*Extracted records*.
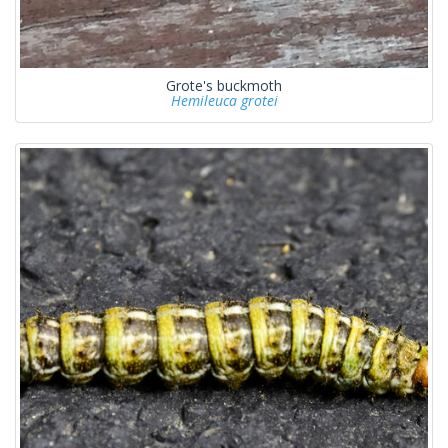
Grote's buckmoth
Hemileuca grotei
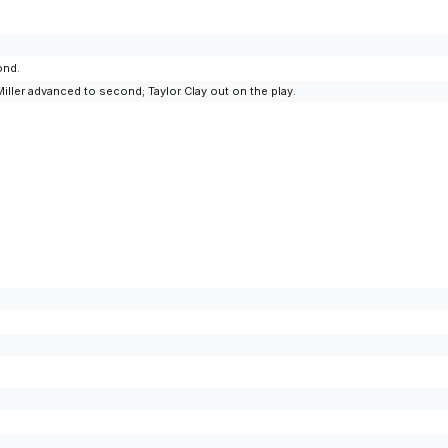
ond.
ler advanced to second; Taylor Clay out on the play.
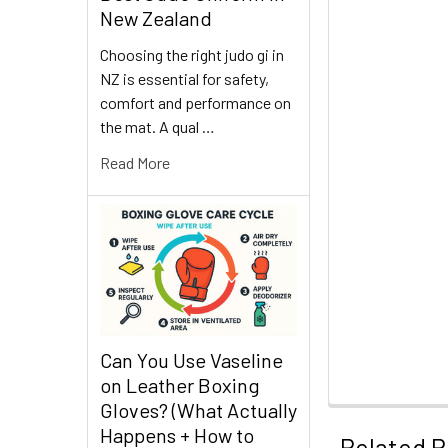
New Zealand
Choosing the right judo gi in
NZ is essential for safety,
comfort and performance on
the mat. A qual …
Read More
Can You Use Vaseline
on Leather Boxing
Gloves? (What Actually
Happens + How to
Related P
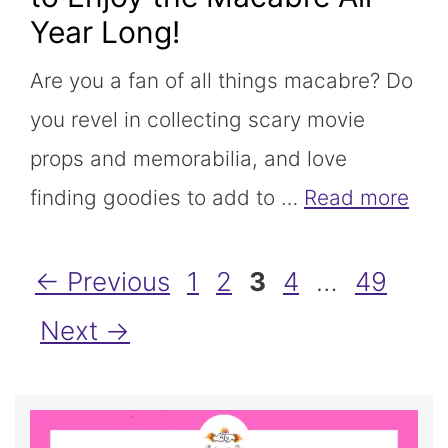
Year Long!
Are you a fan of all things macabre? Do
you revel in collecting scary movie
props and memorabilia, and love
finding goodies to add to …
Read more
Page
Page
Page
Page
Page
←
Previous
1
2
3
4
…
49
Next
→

*Your objective*.
Extract every line of text from the listing above, keeping each line as it is. Leave the pictures out of your answer.

*Task output*.
Grote's buckmoth
Hemileuca grotei
ond.
ler advanced to second; Taylor Clay out on the play.
New Zealand
Choosing the right judo gi in
NZ is essential for safety,
comfort and performance on
the mat. A qual …
Read More
Can You Use Vaseline
on Leather Boxing
Gloves? (What Actually
Happens + How to
Related P
Year Long!
Are you a fan of all things macabre? Do
you revel in collecting scary movie
props and memorabilia, and love
finding goodies to add to …
Read more
Page
Page
Page
Page
Page
←
Previous
1
2
3
4
…
49
Next
→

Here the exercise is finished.